ТЕКСТ ДЛЯ АНАЛИЗА:
В двух веках. Жизненный отчет российского государственного и политического деятеля, члена Второй Государственной думы (Гессен) - страница 54

полфунта мармелада к сервировавшемуся в это время чаю, стаканов по пяти на человека. А затем, тяжело переваливаясь, в сопровождении двух фельдшеров врач обходил больных, но все это были хроники, и, собственно, была это не больница, а богадельня. На том служба и кончалась. Медленным шагом толстяк направлялся домой: он снимал у хозяйки-вдовы три комнаты, платя ей, к великому соблазну всего Усть-Сысольска, 30 рублей в месяц за полный пансион. Сытно пообедав и отдохнув, он вновь предавался чаепитию, теперь уже с вареньем, которое заготовлялось пудами: в будни подавалось яблочное, по праздникам или при гостях – морошковое, а в торжественных случаях – из поляники.

ИСХОДНЫЕ ДАННЫЕ:
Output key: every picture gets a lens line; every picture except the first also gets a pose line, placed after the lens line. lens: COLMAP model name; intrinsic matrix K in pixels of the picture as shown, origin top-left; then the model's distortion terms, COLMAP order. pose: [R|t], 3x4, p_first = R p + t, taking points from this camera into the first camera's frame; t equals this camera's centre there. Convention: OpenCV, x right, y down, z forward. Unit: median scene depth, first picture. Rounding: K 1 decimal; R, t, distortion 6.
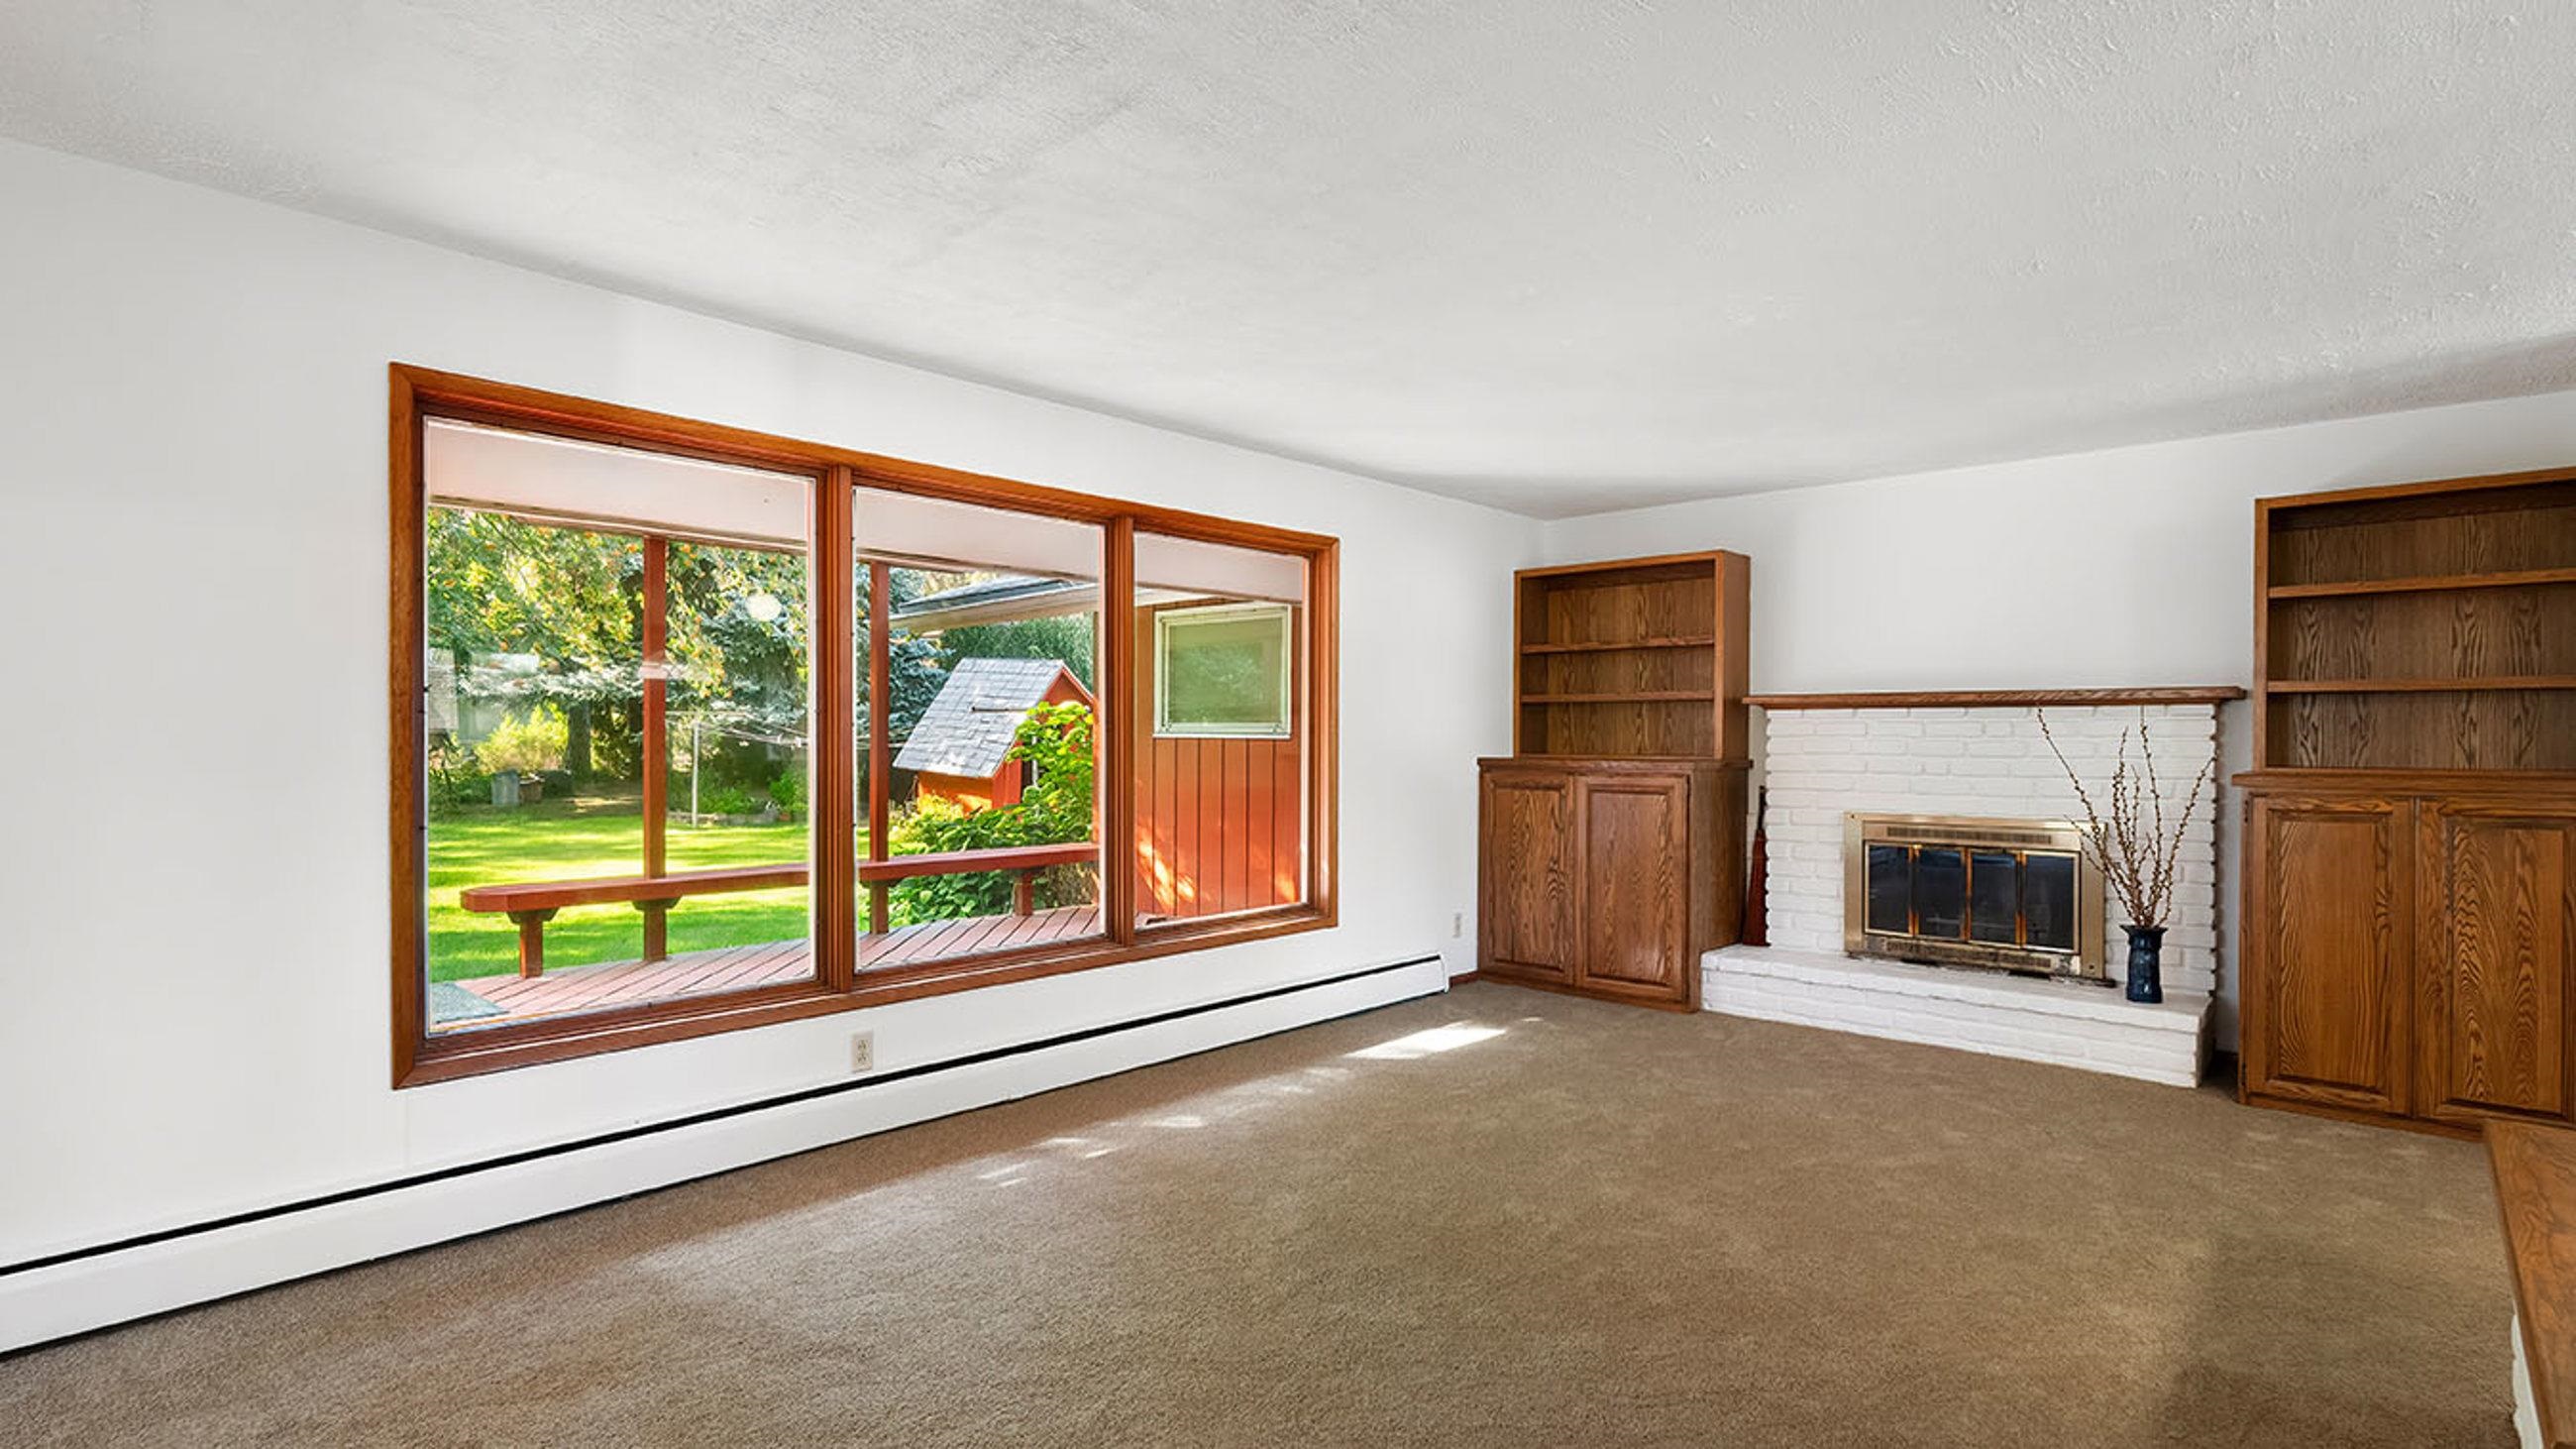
lens RADIAL K [[1225.8, 0, 1285.2], [0, 1225.8, 730.5], [0, 0, 1]] dist [-0.004065, -0.000792]
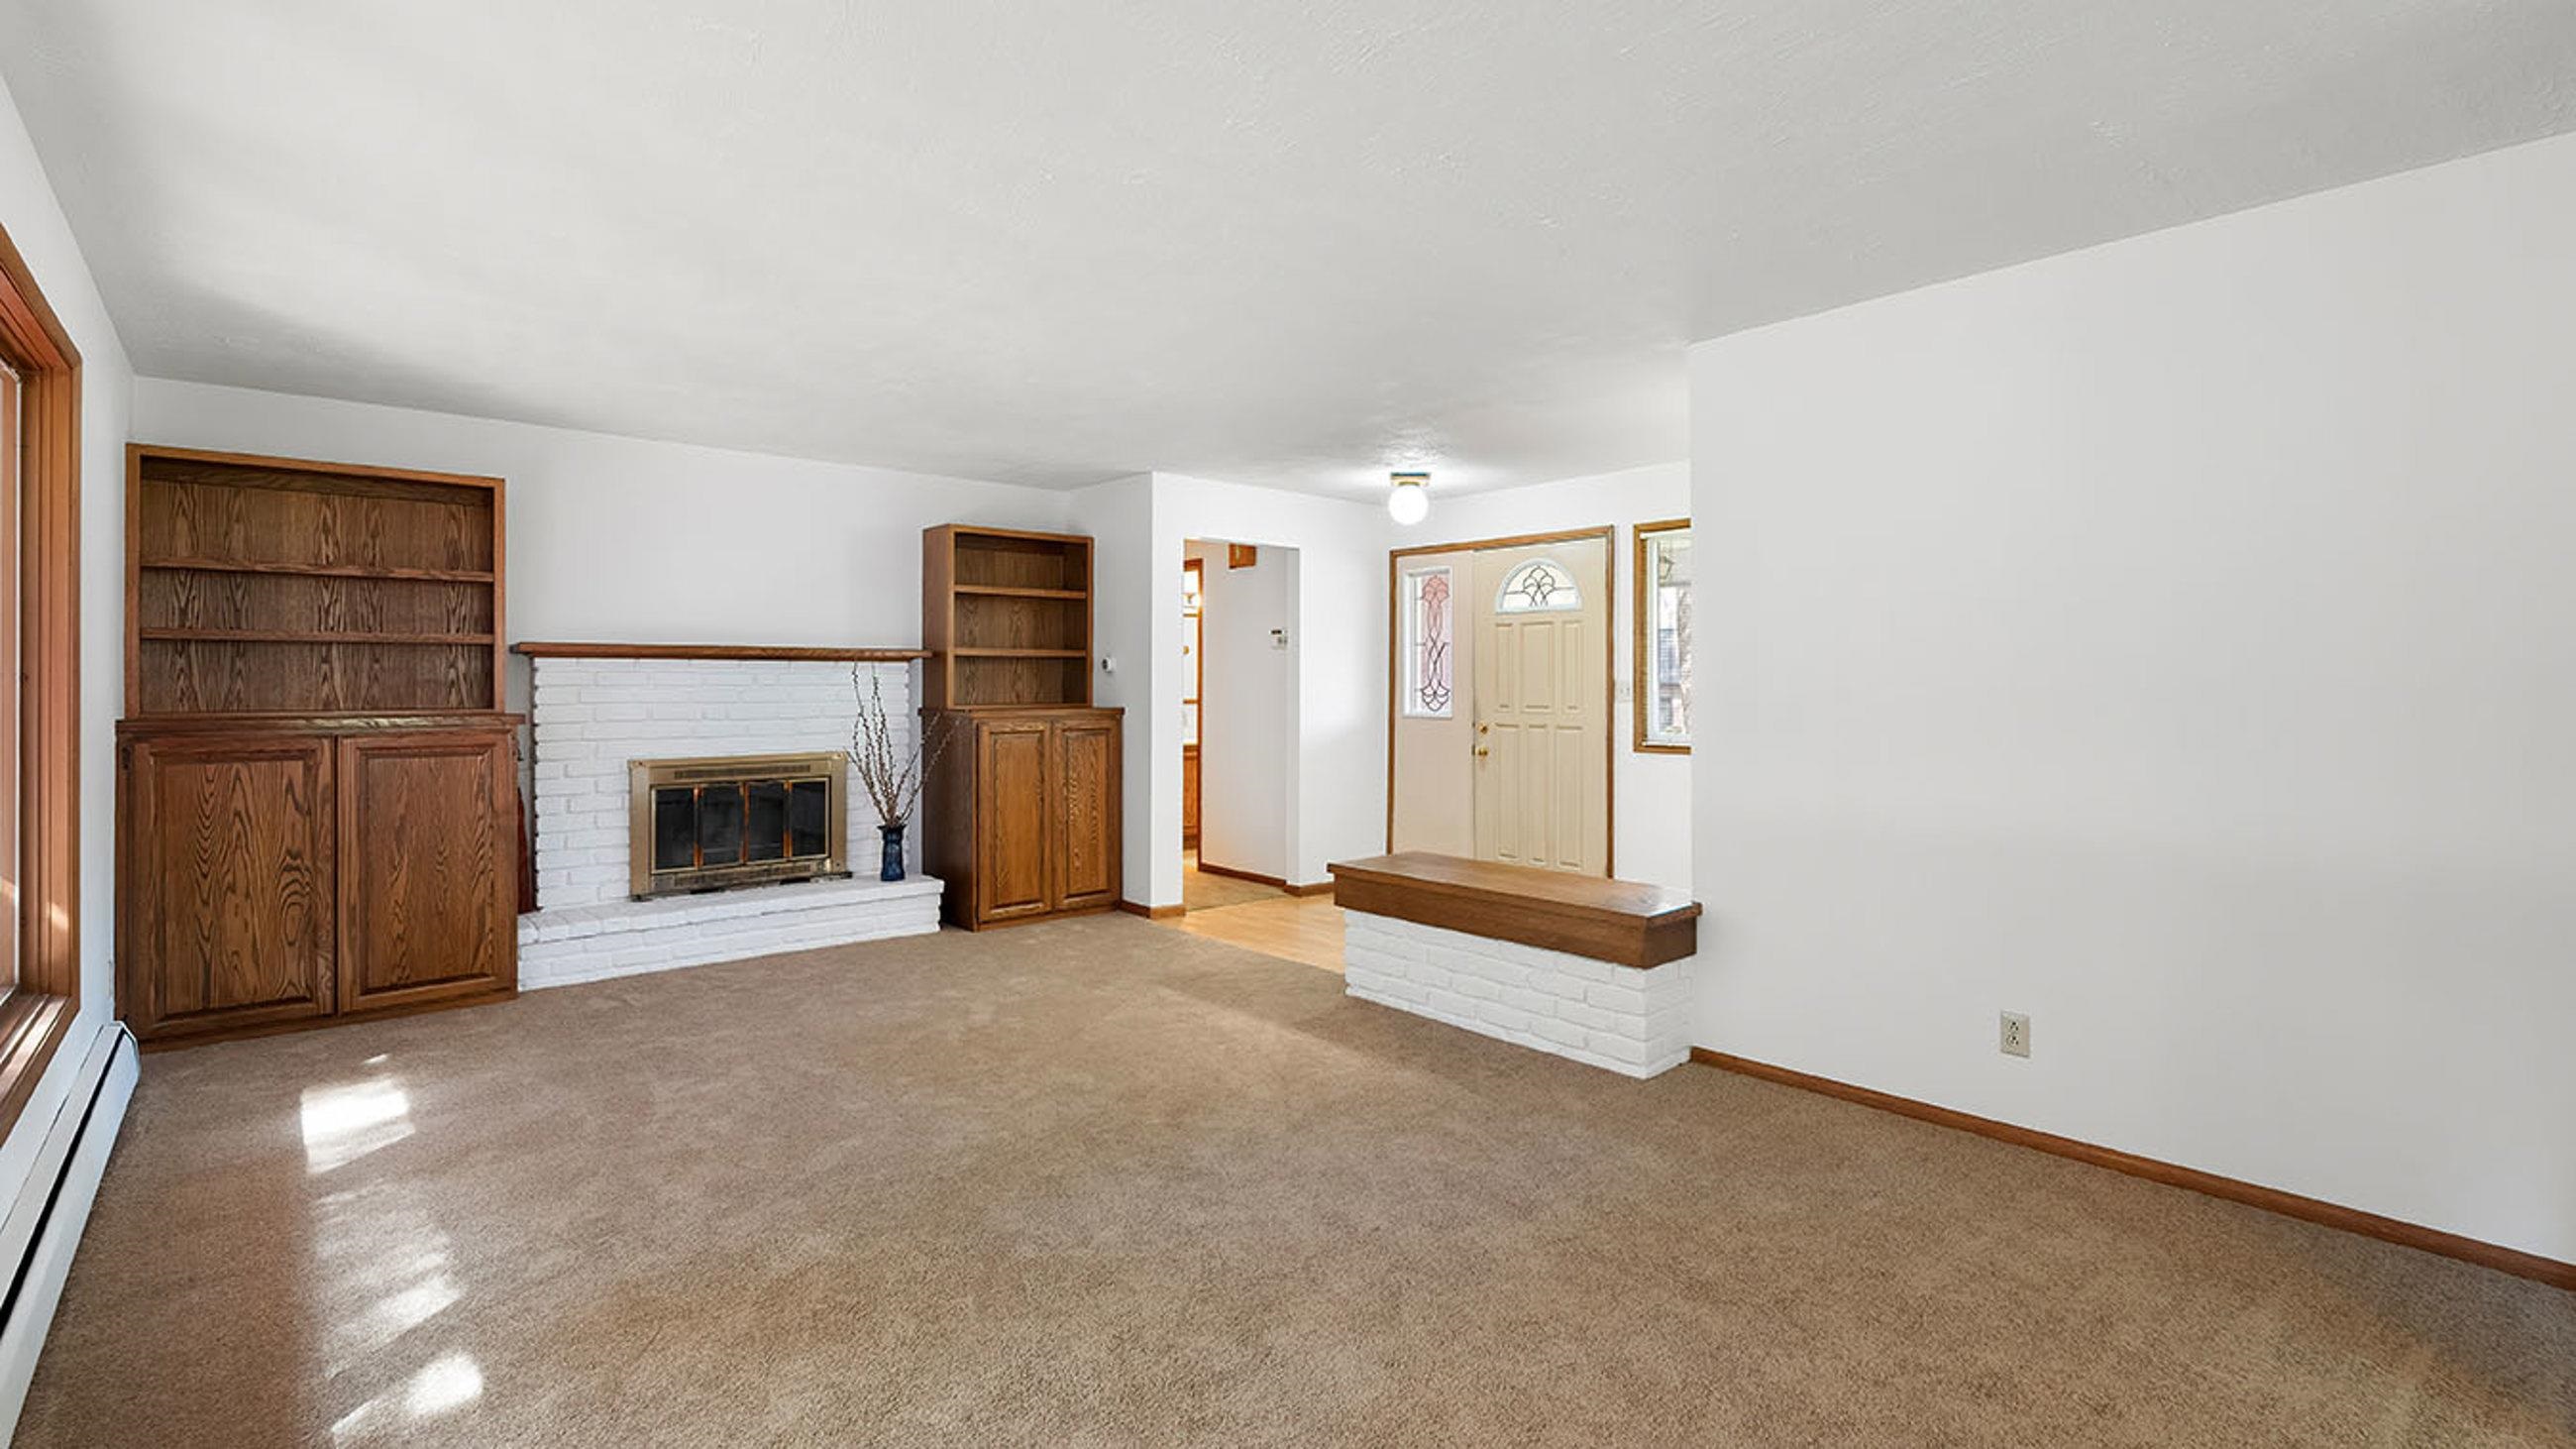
lens RADIAL K [[1169.0, 0, 1248.7], [0, 1169.0, 686.2], [0, 0, 1]] dist [-0.000536, 0.000554]
pose [[0.131625, -0.001969, 0.991298, -0.440443], [-0.001250, 0.999997, 0.002152, 0.002490], [-0.991299, -0.001522, 0.131622, 0.364156]]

ТРЕБОВАНИЯ К ЗАДАНИЯМ:
a. Определите, соответствуют ли отрывку о враче из Усть-Сысольска следующие утверждения: (i) врач снимал у хозяйки-вдовы три комнаты; (ii) по праздникам к чаю подавалось яблочное варенье; (iii) больные, которых обходил врач, были хрониками. На каждое утверждение ответьте «да» или «нет» и приведите решающие слова отрывка в точной цитате.
b. Продолжите отрывок о враче из Усть-Сысольска, начав сразу после его последнего предложения.

ОТВЕТЫ:
a.
(i) Да: «он снимал у хозяйки-вдовы три комнаты».
(ii) Нет: «в будни подавалось яблочное, по праздникам или при гостях – морошковое».
(iii) Да: «но все это были хроники».

b.
Он почти ни с кем в городе не знался, не посещал и местного клуба, где азартно жарили в карты, по его словам, и пили водку. Ко мне доктор очень благоволил, даже как-то бравировал своим покровительственным отношением к ссыльному и всячески старался развлекать. Одним из развлечений было приглашение попариться с ним в бане, которая так натапливалась, что во рту горело при вдыхании, а он забирался непременно на верхнюю полку, сынок хозяйки что было мочи хлестал его раскаленным березовым веником. Мне думалось – того и гляди, кондрашка хватит, а толстяк только крякал от удовольствия и все требовал прибавить пару… А затем, распарившись докрасна, он, к величайшему моему изумлению и испугу, выскакивал в чем мать родила из бани и бросался на снег, быстро возвращался назад, на верхнюю полку и опять подвергал себя экзекуции. Так это продолжалось с добрый час, а потом следовало бесконечное чаепитие с морошкой.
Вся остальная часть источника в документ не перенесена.